When I posted my Buell Theatre shot the other day, Greg Stene asked this in the comments: “Just curious, did you have another shot which included the lower foreground, the walking space to some degree. I feel like the image is floating, and perhaps if it were grounded more in the foreground, you might have an image with an easier-to-find point of entry.” Good question.
I did, in fact, have such a shot. While I was at it, instead of just lobbing it up in comments I figured I’d take a few minutes and process it a couple of different ways. So here you go.
I like this. A little more foreground draws my eye naturally toward the “Ticket” office and the Jekyll & Hyde sign. My eye has a place to begin a journey through the rest of the image. I think this is an improvement.
Yes, this does work better for me. As Denny notes, an entry-point has been established. Thanks, good to see this. Curious about how you feel about it. Your first instinct was to post the other version. There must have been something in that one that drew you to it more.

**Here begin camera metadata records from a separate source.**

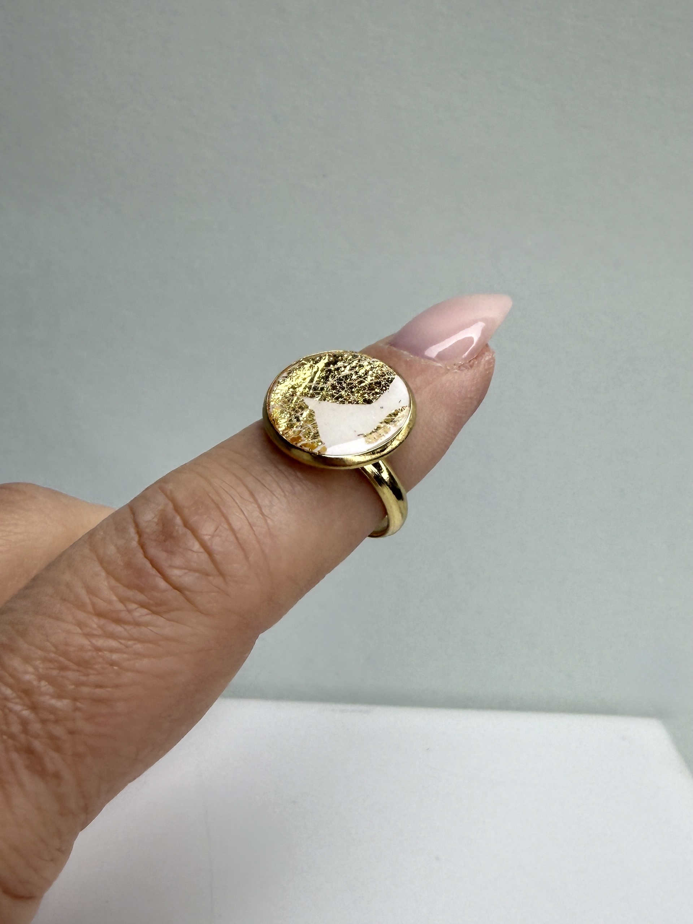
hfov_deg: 56.8
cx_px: 346
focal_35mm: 24
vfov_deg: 71.6
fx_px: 641
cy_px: 462
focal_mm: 2.22
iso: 40
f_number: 2.2
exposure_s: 1/191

This is why I value this community so much – yeah, my instinct was toward the other one and it was wrong. Now I have learned something useful.
wait wait wait…i don’t know that your instinct toward the other was wrong, necessarily – what was it that drew you toward that one first?
I think something in my head decided that the foreground was dead space. I was thinking more about the explosion of form and color than of the larger context of the shot.